Wir stoßen bei der Landesregierung, insbesondere bei den SPD-geführten Ministerien, auf viel Desinteresse. Am 30. Juni sind wir allerdings zu einer Ausschussanhörung im Brandenburger Landtag eingeladen. Wir werden sehen, welche Positionen die einzelnen Parteien vertreten werden. Wir versuchen jetzt, das Parlament parteiübergreifend für das Flüchtlingsthema zu sensibilisieren. Bei den Oppositionsfraktionen von Grünen und CDU stoßen wir bereits jetzt im Hintergrund auf ein offenes Ohr. Nun gilt es, einen Konsens der demokratischen Kräfte im Parlament herzustellen.
Wie geht Brandenburg grundsätzlich mit dem Thema LGBT um?
Wenn wir uns in den letzten Jahren die Abstimmung zur Gleichstellung im Bundesrat anschauen, hat die Landesregierung vorbildlich abgestimmt. Auch was die Gleichstellung im Landesrecht angeht, hat Brandenburg rückwirkend zum 1. August 2001 alle Eingetragenen Lebenspartnerschaften gleichgestellt. Seit den 90er Jahren ist in der Brandenburger Landesverfassung der Schutz vor Diskriminierung aufgrund der sexuellen Identität verankert. Das gibt es in vielen westdeutschen Landesverfassungen nicht und das steht auch nicht im Grundgesetz. Wenn wir uns allerdings die konkreten Maßnahmen anschauen - Ressourcen für Beratungsstellen oder Aufklärungsarbeit -, dann haben wir den Eindruck, das wird in den Ministerien wie "Gedöns" behandelt.
Sehen Sie gar keine positiven Entwicklungen?
Doch, nach all unseren Gesprächen in den vergangenen Jahren ist Sozialministerin Diana Golze (Linke) den LGBT-Themen gegenüber noch am aufgeschlossensten. Allerdings muss sich ihre Haltung auch im konkreten Verwaltungshandeln wiederspiegeln. Da muss die Politik eben auch die Stärke haben, um Verwaltungsstrukturen aufzubrechen.
Wo hat Brandenburg noch die meisten Defizite?

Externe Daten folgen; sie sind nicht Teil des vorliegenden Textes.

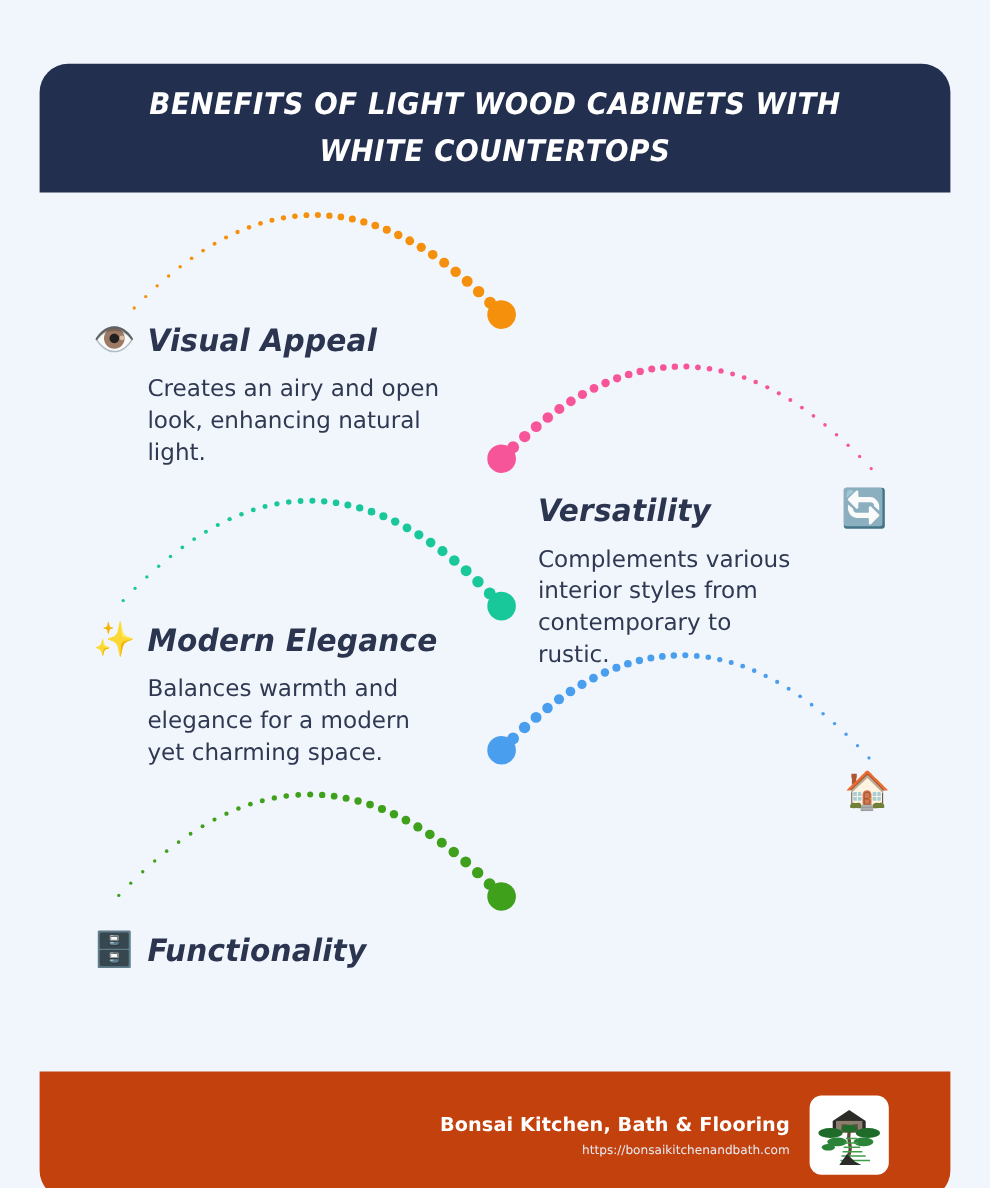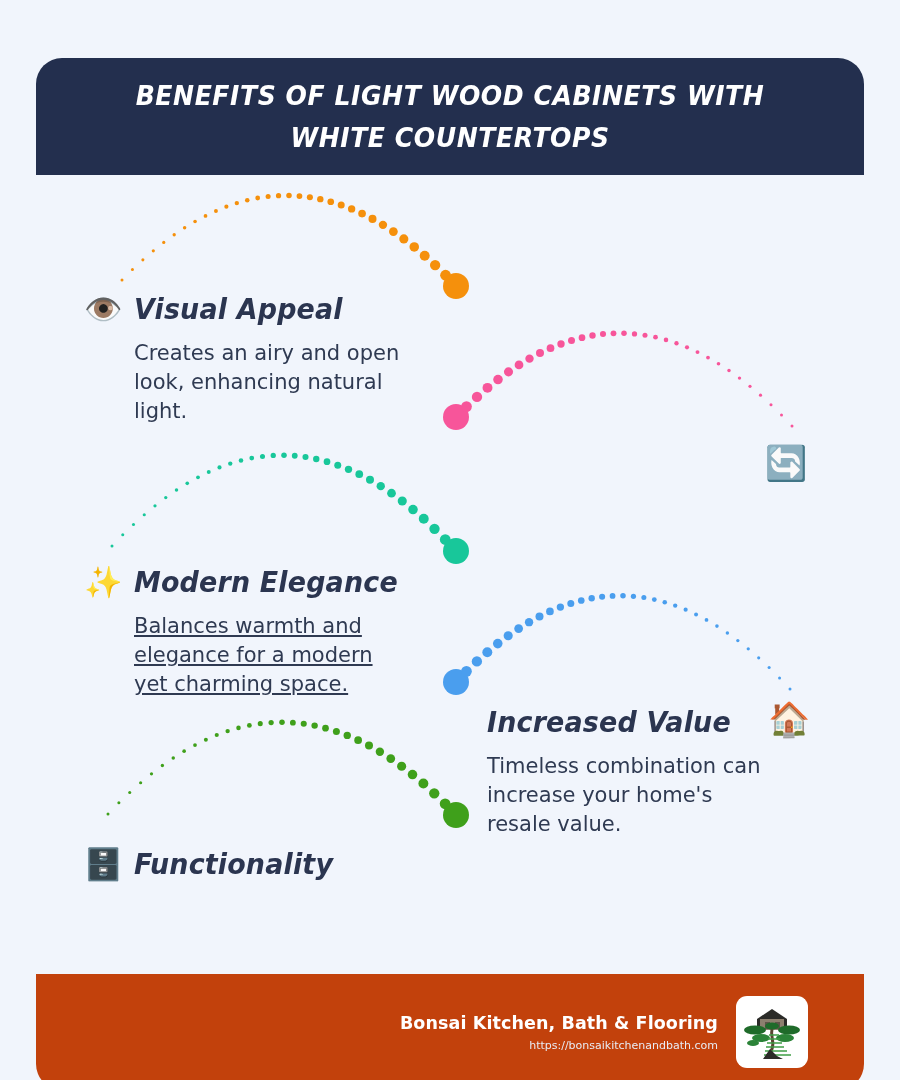--- a/index.html
+++ b/index.html
@@ -341,6 +341,12 @@
     <div class="benefit-desc" style="width:300px;">Creates an airy and open look, enhancing natural light.</div>
   </div>
 
+  <div class="benefit right" id="b-versatility" style="left:489px; top:408px;">
+    <div class="benefit-headrow">
+      <span class="benefit-title">Versatility</span>
+    </div>
+    <div class="benefit-desc" style="width:230px;">Complements various interior styles from contemporary to rustic.</div>
+  </div>
   <span class="trail-emoji" style="left:765px; top:412px;">🔄</span>
 
   <div class="benefit left" id="b-modern-elegance" style="left:84px; top:526px;">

Welche Anfrage wir auch stellen - ob Regenbogenfamilie, LGBT-Flüchtlinge oder Gewaltopfer - immer werden wir auf AndersARTiG verwiesen. Das kann die Landeskoordinierungsstelle alleine aber gar nicht bewerkstelligen. Niemand ist die eierlegende Wollmilchsau. Es gibt in Brandenburg auch kein explizites Anti-Gewalt-Telefon wie in Berlin, das von MANEO organisiert wird. In der Kriminalitätsstatistik der Brandenburger Polizei werden Gewalttaten gegen die sexuelle Identität und geschlechtliche Identität nicht gezielt erfasst. Das wird – wenn überhaupt – allgemein unter Hassverbrechen subsumiert. Wir wissen nicht, welche Anfeindungen oder Gewaltdelikte LGBTs in Brandenburg ausgesetzt sind, weil es dazu von Regierungsseite bisher kein Erkenntnisinteresse gab. Nach dem Prinzip, was ich nicht weiß, macht mich nicht heiß.